# SE of Destin good last week Edge sat ?



## Bengay (Apr 13, 2014)

Headed out 50-60 miles SE of Destin around the Bombing area to some ledges and the AJs and grouper were attacking knife jigs and leaving live bait alone. we all switched to jigs and got our limit of jacks. Threw 3 big Gags back in and my wife hauls in a Firetruck that weighed 20lbs. Only big fish caught on a ruby. Got some real nice Almacos too. Hit a few more spots and threw back about 10-12 Monster Red Snappers, hit some nice white snappers and made it back before dark for once. Going out Sat, wondering if anyone having luck at the Edge,40 rock,or Oriskany. Little closer,less gas,but hoping to hear some good reports.


----------



## panhandleslim (Jan 11, 2013)

Beautiful Grouper there and I love the Mojo shirt.


----------



## stc1993 (Nov 23, 2014)

That'll be some good eating. I'd of had to cook it when I got home. No freezer for it.


----------



## 301bLLC (Nov 23, 2013)

I hit the Oriskany last week going around the bombing zone. Nothing would hit a butterfly jig... tryed for 2 hours. I caught a 31" Red Snapper on a huge live pinfish. After that the sharks moved in and we left. The Timberholes were loaded with big trigger. Came home with an empty box.


----------



## shawnpitts0629 (Mar 20, 2015)

[Entries provided]
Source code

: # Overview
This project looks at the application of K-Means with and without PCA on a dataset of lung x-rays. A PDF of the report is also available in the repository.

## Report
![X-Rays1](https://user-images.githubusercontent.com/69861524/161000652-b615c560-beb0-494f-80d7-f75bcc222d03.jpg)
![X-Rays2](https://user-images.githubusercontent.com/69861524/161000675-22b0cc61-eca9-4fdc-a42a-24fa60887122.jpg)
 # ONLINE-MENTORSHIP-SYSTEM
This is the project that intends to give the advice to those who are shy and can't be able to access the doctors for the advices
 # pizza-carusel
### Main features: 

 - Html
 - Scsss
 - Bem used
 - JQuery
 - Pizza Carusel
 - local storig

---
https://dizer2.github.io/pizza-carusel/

[Task brief] Continue the offshore fishing thread from the point at which it stops. The records were taken from a separate source.

[Written reply]
Hey guys. Can u help me out to where your talking about here. I've lived here my whole life but always done freshwater fishing. Me and my neighbor went in on a 25 foot well craft 225. So now we're trying to figure out how to catch and where to go go to catch fish n the gulf. Any coordinates or help would be greatly appreciated 


Sent from my iPhone using Tapatalk


----------



## Bengay (Apr 13, 2014)

Don't know where your fishing from, but I started out with the public maps and numbers to start with. Then learn where the Edge is and rocky bottom and bridge rubble,Liberty ship,Oriskany,ETC. Most is on the maps. Learn and burn !!!!! Good Luck !


----------



## Sea-r-cy (Oct 3, 2007)

Fuel costs too much to run around looking for a ghost. 

Check here: http://fishingstatus.com/places/maps/map/IndexId/665002

and here: http://www.floridagofishing.com/reefs/nw-reefs-okaloosa-county.html

Most of the county reef's will have fish, if you boat is capable, go to the ones 10-18 miles out.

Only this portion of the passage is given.